本文:

書籍『MS ERA 0001〜0080 ガンダム戦場写真集』では大きくリファインされたイラストが掲載された。「目」や「牙」はノーズアートとして処理されており、モノアイ・レールらしきものが追加され、拡散メガ粒子砲は確認できない。腕部はヒート・ホーク状にアレンジされている。機体色は白となり原型機とはイメージがかなり異なるが、左肩の「ハートと矢」のエンブレムは活かされている(ただしハートはひとつで割れており、上部に "HEART BREAKER" と記されている)。
短編小説集『ガンダムNOVELS―閃光となった戦士たち』に収載されている『道化師たちの夜』では、ザクレロ開発に多額の援助をしていたジオン公国の名家ヨッフム家の様子が描かれている。
漫画『Gの影忍』では、戦いの虚しさに気付き世捨て人となった元兵士が搭乗、両腕を鎌に変えて装備したのみを用いて小惑星に仏像を彫っている。
パロディ作品では恰好のネタキャラクターとして重宝される傾向にあり、「SDガンダムシリーズ」では、関連コミック等でオチとして登場する機会も多い。『SD戦国伝』シリーズの「千生将軍」「うっかりざくれろ」、『SDガンダム外伝 ジークジオン編』の「ザクレロキャット」等、一目でそれとわかる特徴的なビジュアルを生かしたバリエーションキャラクターも多数生み出された。また、漫画『トニーたけざきのガンダム漫画』では、カラーリングが赤でツノの付いたシャア専用ザクレロが登場(搭乗者はデミトリー)。シャアには「作った人間の顔が見てみたい」と馬鹿にされ、セイラ・マスは「ジオン軍のびっくりどっきりメカ」と驚く。劇場版準拠のブライト・ノアたちにザクレロの存在自体を否定され、デミトリーは「俺はこの世にいない人間なのさ」と言って涙する。

データ:
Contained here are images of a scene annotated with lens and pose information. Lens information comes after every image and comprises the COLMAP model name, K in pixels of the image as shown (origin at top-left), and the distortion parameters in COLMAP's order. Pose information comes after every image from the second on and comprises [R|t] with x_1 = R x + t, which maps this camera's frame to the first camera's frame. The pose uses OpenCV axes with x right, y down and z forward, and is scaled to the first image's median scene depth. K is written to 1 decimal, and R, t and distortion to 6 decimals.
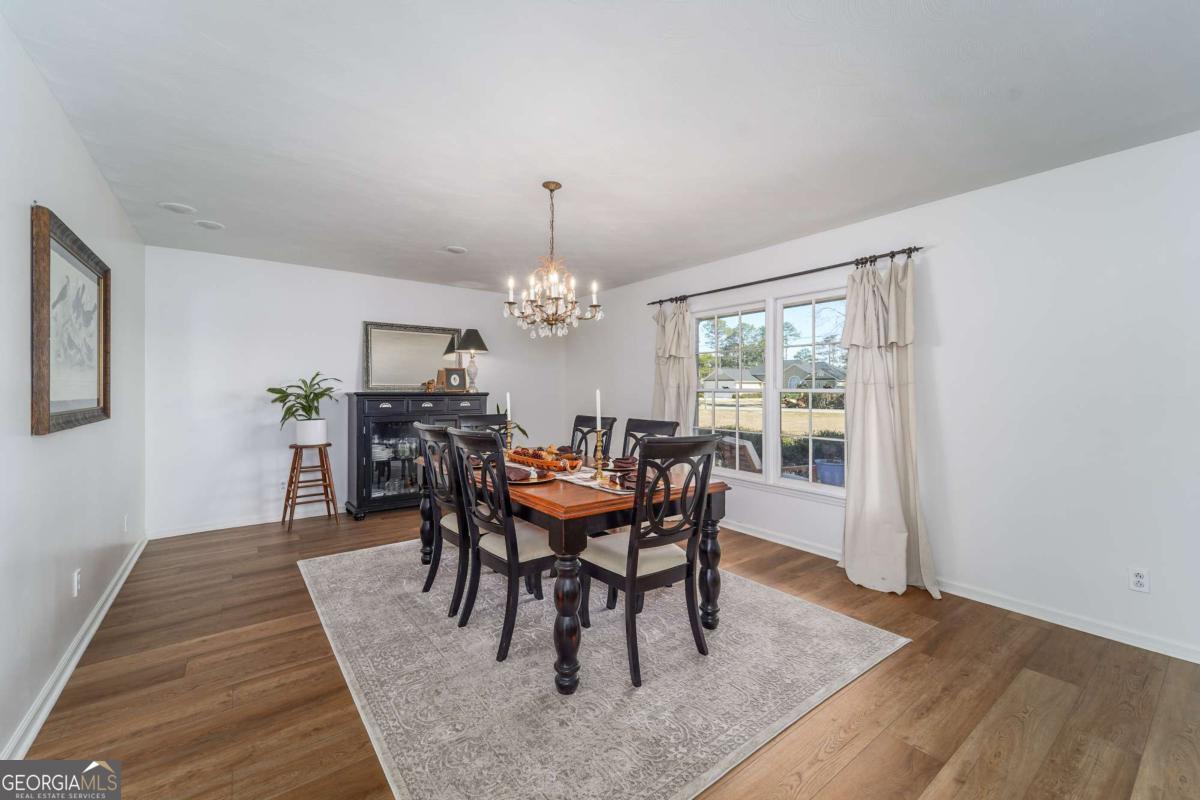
lens RADIAL K [[483.7, 0, 599.5], [0, 483.7, 388.3], [0, 0, 1]] dist [0.001028, -0.000111]
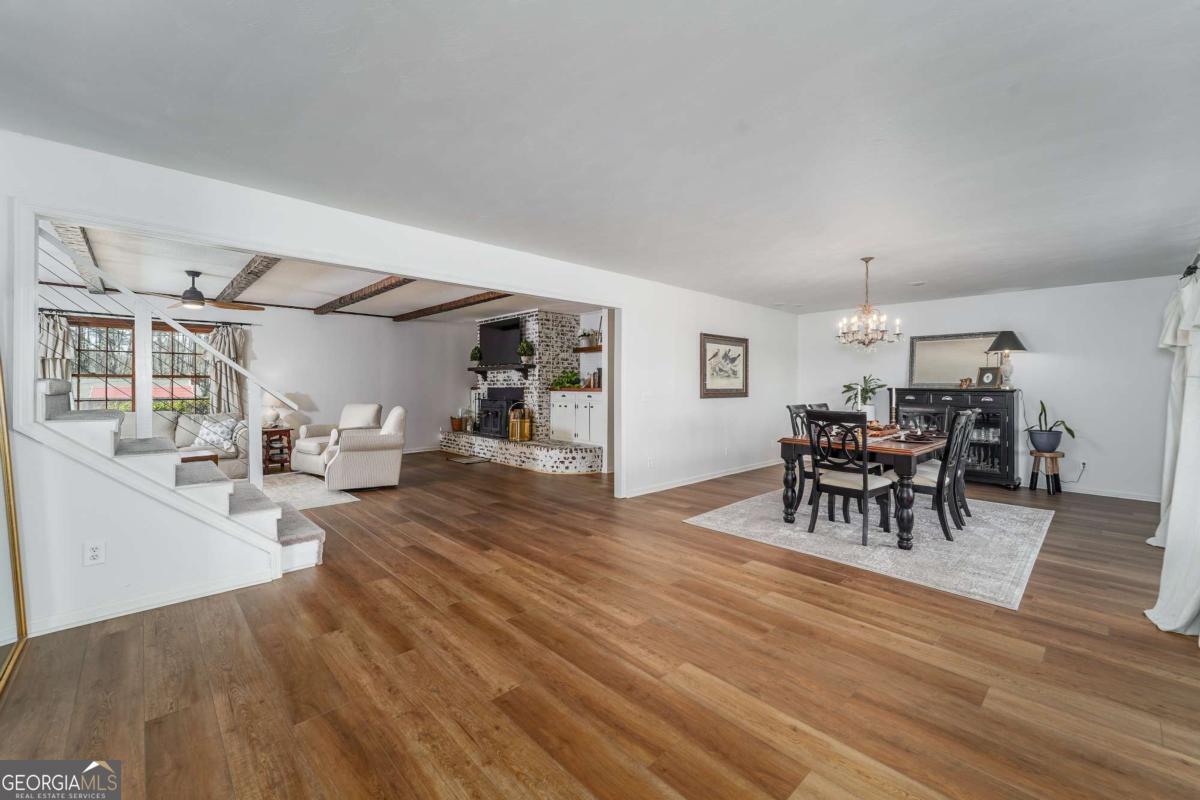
lens RADIAL K [[483.7, 0, 599.5], [0, 483.7, 388.3], [0, 0, 1]] dist [0.001028, -0.000111]
pose [[0.115902, 0.002784, -0.993257, 0.773890], [0.001611, 0.999994, 0.002991, 0.002530], [0.993259, -0.001947, 0.115897, -0.038898]]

作業課題 1: 本文の「書籍『MS ERA 0001〜0080」から「て小惑星に仏像を彫っている。」までを、一字一句変えずに書き写してください。
作業課題 2: 本文で『』に囲まれている作品名をすべて挙げてください。

解答 1:
書籍『MS ERA 0001〜0080 ガンダム戦場写真集』では大きくリファインされたイラストが掲載された。「目」や「牙」はノーズアートとして処理されており、モノアイ・レールらしきものが追加され、拡散メガ粒子砲は確認できない。腕部はヒート・ホーク状にアレンジされている。機体色は白となり原型機とはイメージがかなり異なるが、左肩の「ハートと矢」のエンブレムは活かされている(ただしハートはひとつで割れており、上部に "HEART BREAKER" と記されている)。
短編小説集『ガンダムNOVELS―閃光となった戦士たち』に収載されている『道化師たちの夜』では、ザクレロ開発に多額の援助をしていたジオン公国の名家ヨッフム家の様子が描かれている。
漫画『Gの影忍』では、戦いの虚しさに気付き世捨て人となった元兵士が搭乗、両腕を鎌に変えて装備したのみを用いて小惑星に仏像を彫っている。

解答 2:
『MS ERA 0001〜0080 ガンダム戦場写真集』
『ガンダムNOVELS―閃光となった戦士たち』
『道化師たちの夜』
『Gの影忍』
『SD戦国伝』
『SDガンダム外伝 ジークジオン編』
『トニーたけざきのガンダム漫画』